At first, she had trouble seeing how Occupy could accomplish anything because it was making no specific demands. Occupiers agreed that society is rife with problems, but didn’t know the answers.

For Henry, that became part of its appeal. “We’re going to invite everyone to suggest something and work through them as a community,” she says. Occupy Salt Lake adopted a consensus-gathering process from its New York counterparts, which meant a decision could not be adopted until every person at the nightly general-assembly meeting agreed to it.


Gregory Lucero, an apprentice stagehand at Salt Lake Community College and a founding member of the Revolutionary Students Union at Utah Valley University, had immediately jumped onboard the movement. “I’m a Marxist-Leninist,” he says, “so any strong anti-capitalist mass movement, any upsurge in worker struggles against oppression/corruption, is something that I have an intimate need to be a part of.”

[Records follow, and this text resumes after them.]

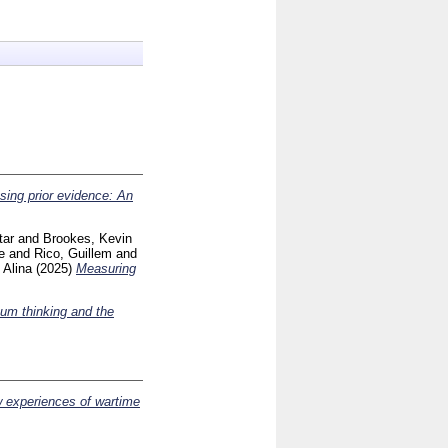
using prior evidence: An
tar
and
Brookes, Kevin
e
and
Rico, Guillem
and
 Alina
(2025)
Measuring
sum thinking and the
w experiences of wartime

But, Lucero says, though Occupy Salt Lake “began with an incredible upsurge of optimism … of feeling as though the entire world could be changed, it degenerated into a mundane, sectarian disaster of epic proportions in which the wider political message was almost completely lost.”

He eventually left the movement. “I was just absolutely exhausted, absolutely brutalized, and I could not do it anymore,” he says.